Nope, not feeling like an athlete yet. Don't want to dwell on the bad workout, though...so I won't. On to something more entertaining...
TieGuy has spent an inordinate amount of time telling me to “lose the chicken wing.” You can see it illustrated nicely in the above picture—the left arm out away from the body, as though I’m a lycra-clad barnyard fowl attempting to take flight.
So what’s wrong with the chicken wing? Well, it’s not aerodynamic, and it tends to lead to one “bobbing” ones’ shoulders in the corner, as the hand slips off the back. I skate with one arm up regardless of the race distance (most people swing both arms in the shortest races and put both on their backs for the straightaways in the longer distances, but I find that the less things I have to master, the better), so I have a lot of opportunities for wingin’ it.
TieGuy tried lots of strategies to eradicate the wing. Until he moved out of state last fall (some lame excuse about a job opportunity) and started coaching by remote, we used to use FRS radios at practice (“walkie talkies,” for those of you without technically correct Hubsters). I became quite accustomed to hearing “lose the chicken wing” chanted into my earbud, but the thought never quite made it to my left arm. After a couple years of this, TieGuy was forced to try other tactics.
Once, as I exited a corner, he said “did you know that Kentucky Fried Chicken serves grilled chicken now?”

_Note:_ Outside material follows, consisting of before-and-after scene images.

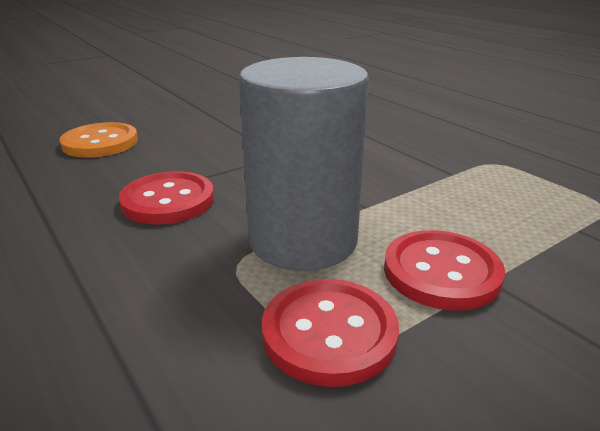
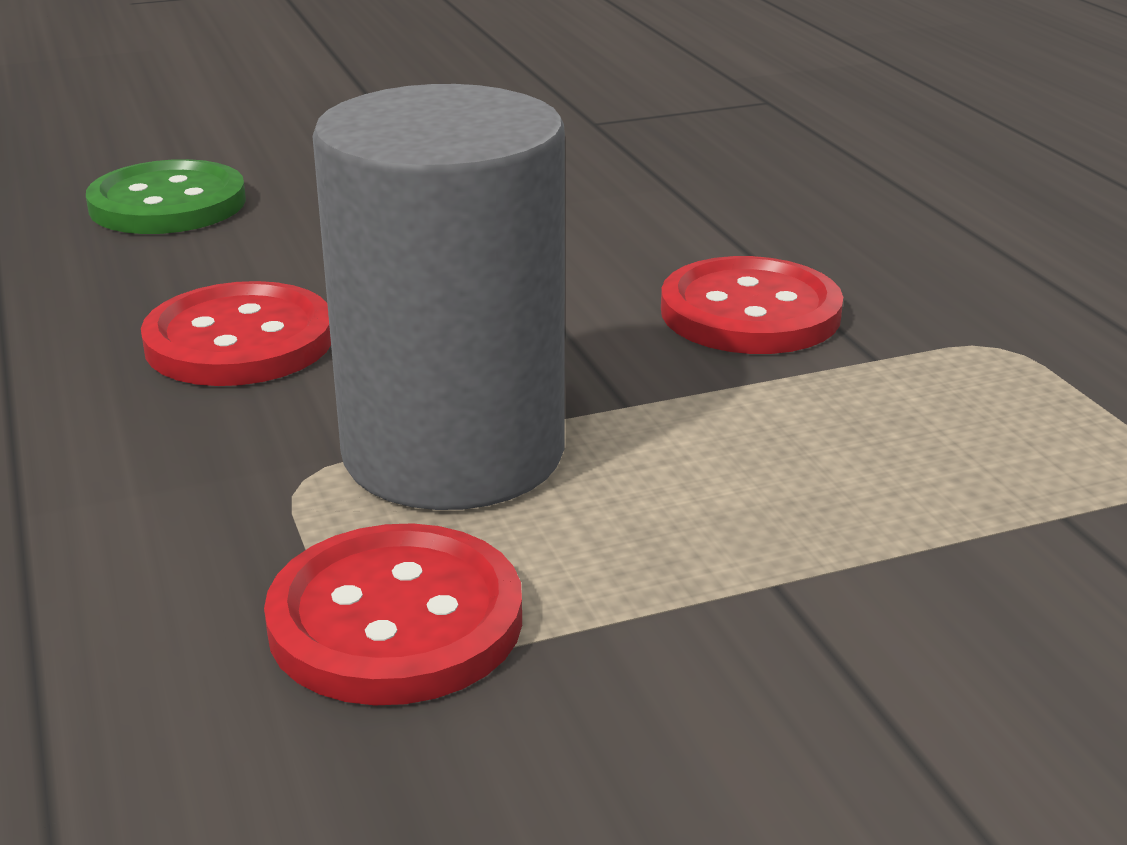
camera: 15 degrees right, 0 degrees up
(100, 143) = (168, 204): orange button -> green button
(441, 272) = (686, 552): red button -> red button (750, 312)

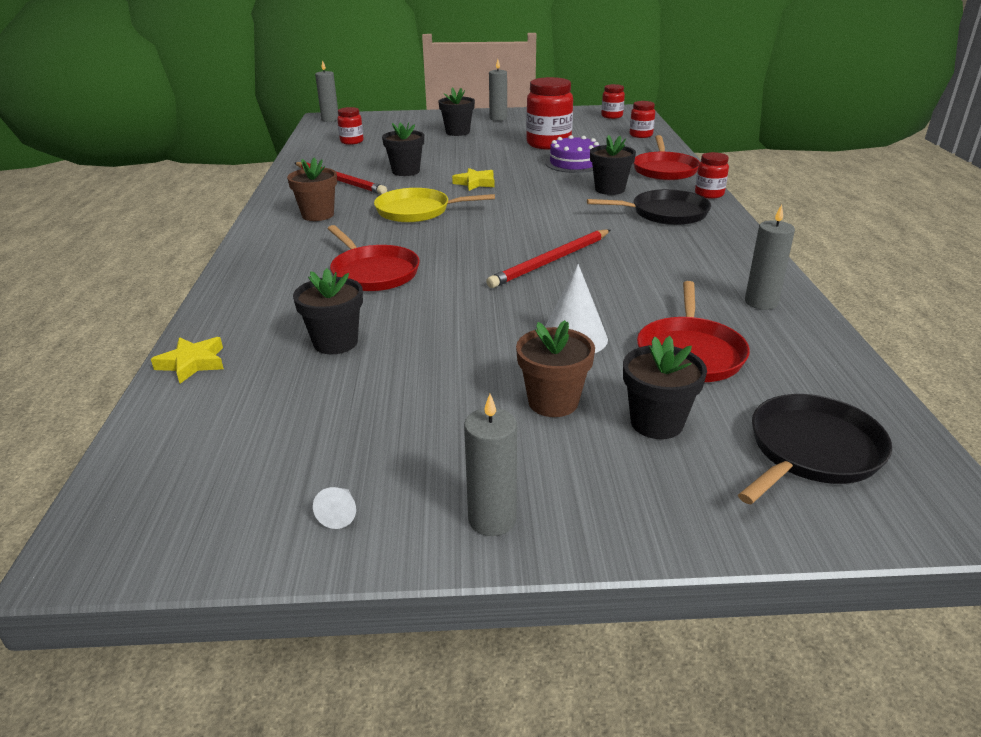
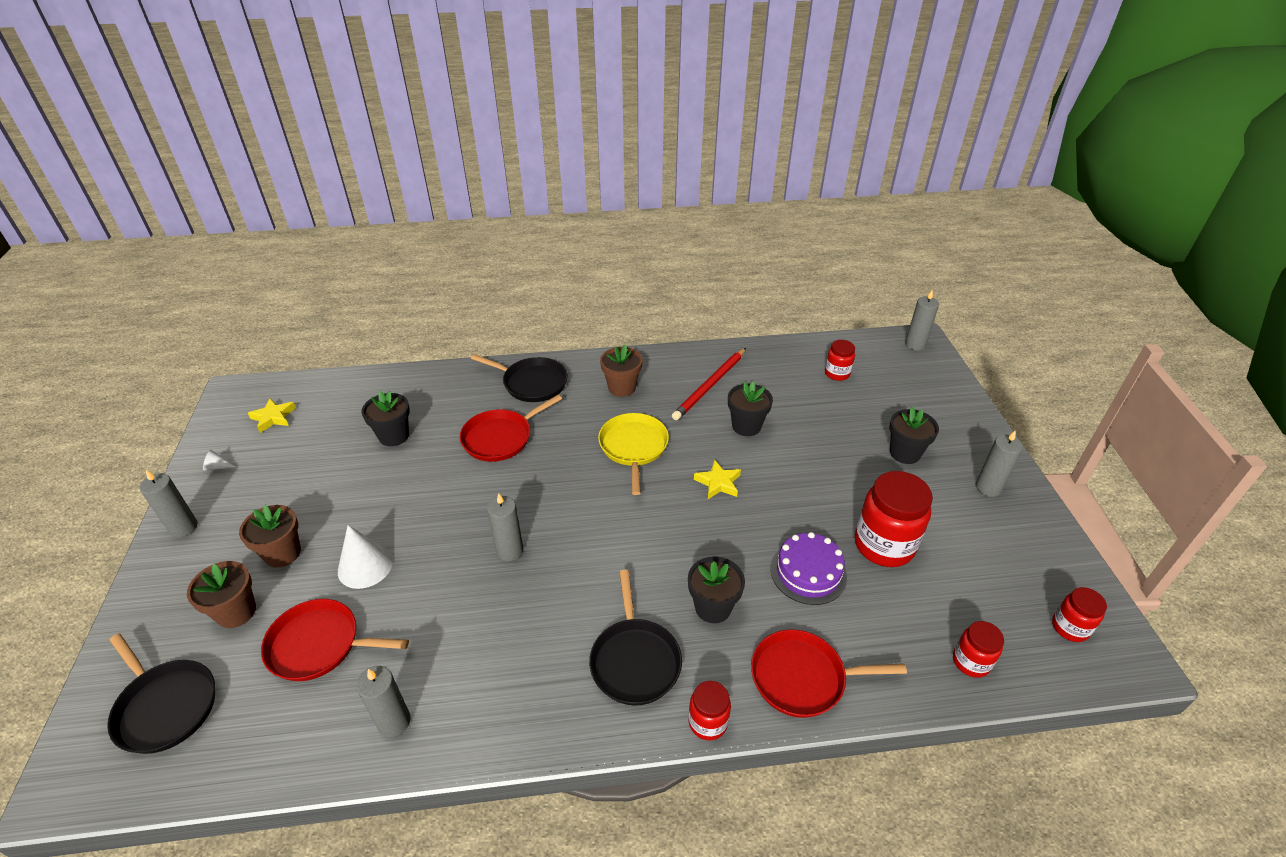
camera: 85 degrees right, 10 degrees up
(192, 363) = (385, 381): yellow star -> yellow star (273, 417)
(277, 259) = (532, 383): none -> black pan
(551, 261) = (510, 550): red pencil -> grey candle
(656, 423) = (236, 612): black flower pot -> brown flower pot

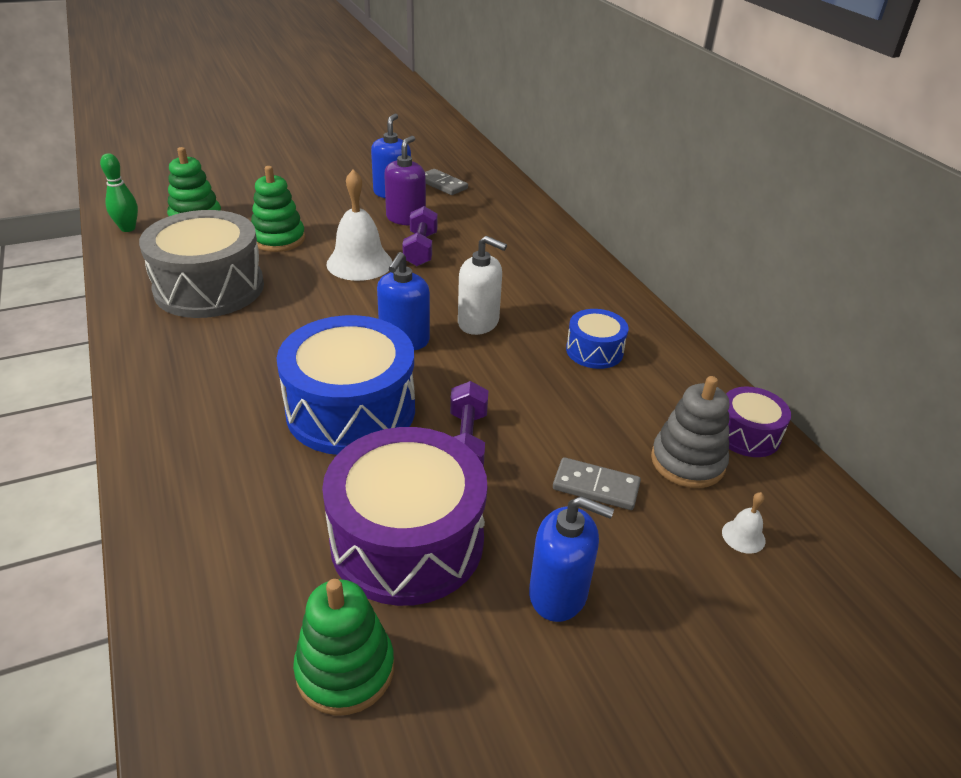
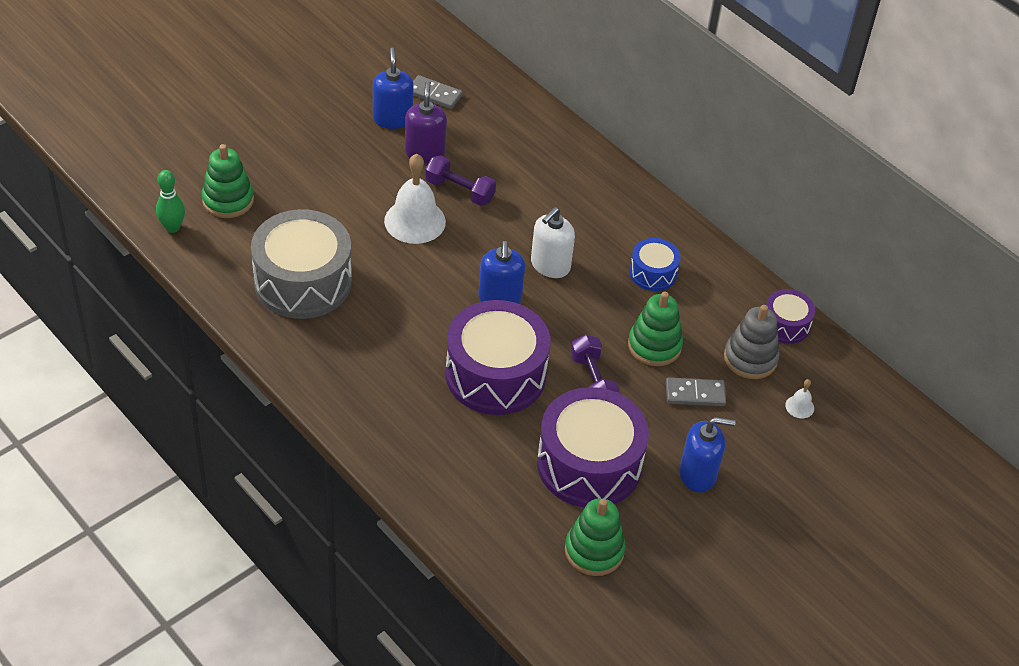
camera: 20 degrees left, 10 degrees up
(278, 239) = (323, 208): green stacking toy -> green stacking toy (654, 346)
(351, 410) = (495, 374): blue drum -> purple drum
(420, 249) = (459, 191): purple dumbbell -> purple dumbbell turned 45 degrees counterclockwise
(478, 322) = (550, 265): white soap dispenser -> white soap dispenser turned 120 degrees clockwise

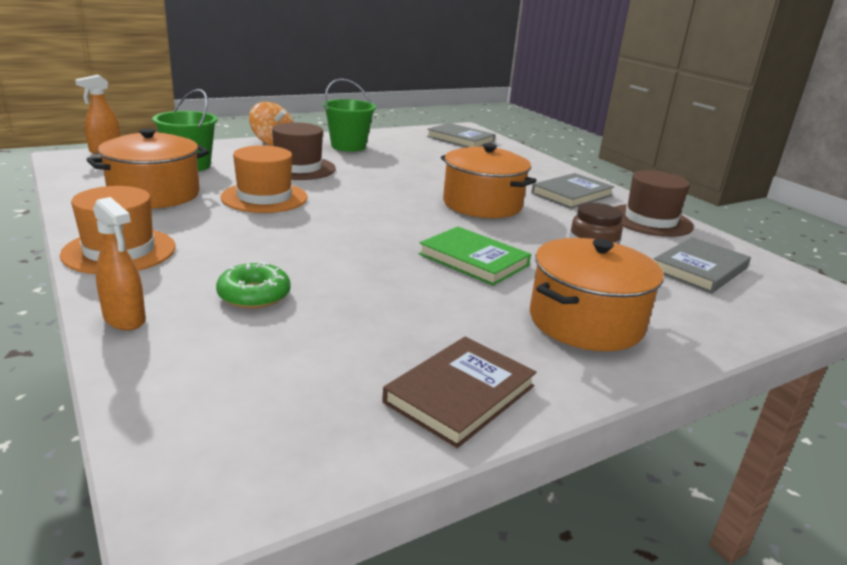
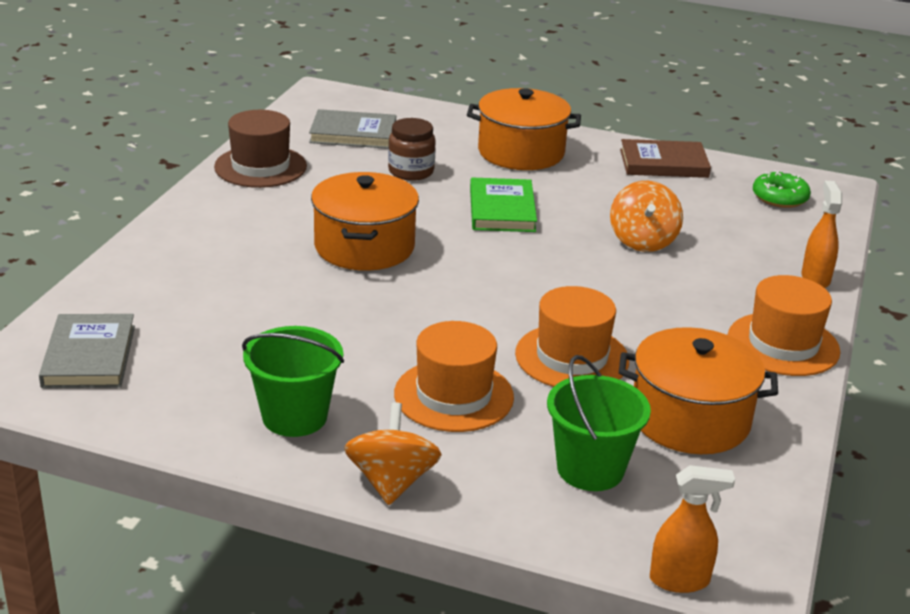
camera: 130 degrees left, 5 degrees up
(254, 295) = (710, 257): green donut -> green donut (780, 197)
(298, 168) = (454, 395): brown hat -> orange hat
(332, 284) = (643, 241): none -> orange spinning top
(571, 194) = (241, 215): grey book -> none

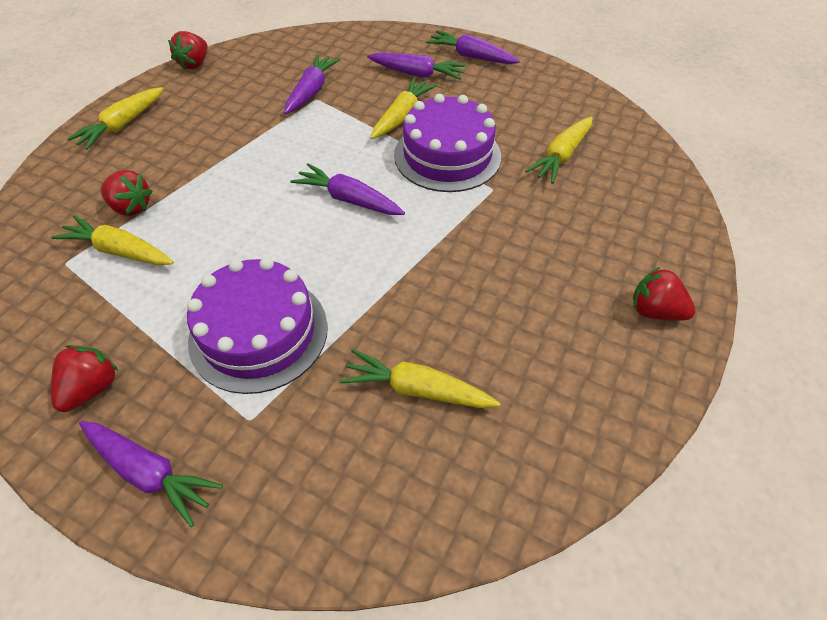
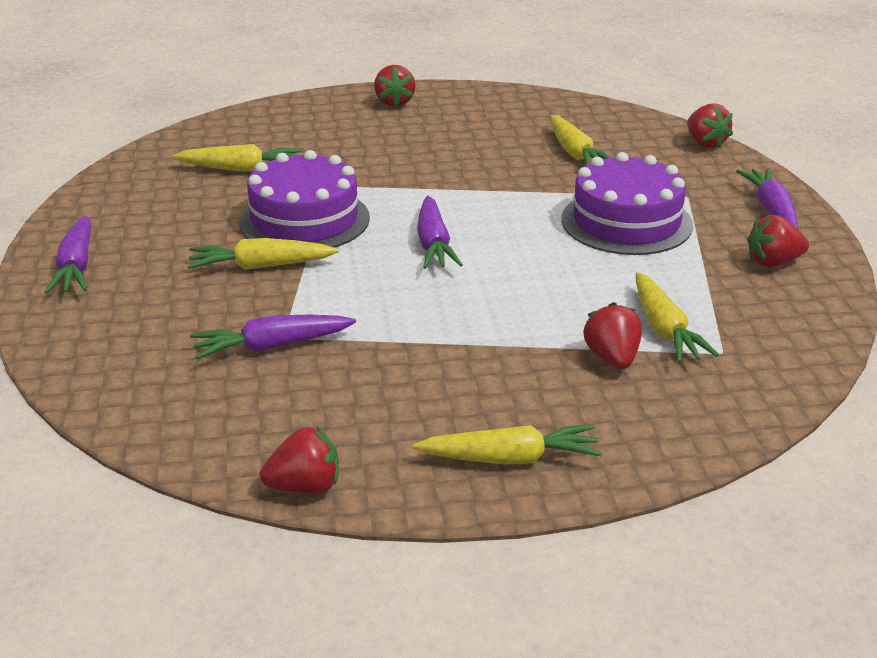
camera: 125 degrees left, 20 degrees down
(332, 551) = (705, 143): none -> red strawberry
(417, 74) = (155, 289): purple carrot -> none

“Why is he bringing that up now…oh!” and I pulled in the wing.
Another time, when practicing on inlines on an otherwise deserted oval in the summer, I came out of a corner to see TieGuy (tie and all) hopping strangely about the track. It took me half the straightaway to realize he was doing “The Chicken Dance.”
Even this was not successful in eradicating the wing,though, and a couple days later I coasted up to TieGuy after an interval, to find him unbuckling and removing his belt.
“Wow, I didn’t skate that bad, did I?”
Turns out he just wanted me to try using what I now refer to as a “string thing”--a string around the waist to help locate and anchor the left hand on the back. I tried it with the belt first and it seemed to help, so I got a more high-tech solution—an old skate lace. It has a special slip knot so I can adjust it easily; it has to be loose and therefore easy to get my thumb into and out of, because my protective responses are a bit sluggish even when my hand isn’t essentially tied behind my back. I already have one bad tooth from a start-gone-awry faceplant; I’m not looking for another.
So I use the string thing, in workouts and in races (but not during trail skates. There’s a much greater likelihood of needing to use my protective responses in trail skates). I’ve noticed that the ratio of string-thing-usage among male and female skaters is approximately 10:1 in favor of the women; maybe it’s not macho to skate with a string around your waist.
At any rate, it works, and most of the time, the wing is now tucked aerodynamically along my back.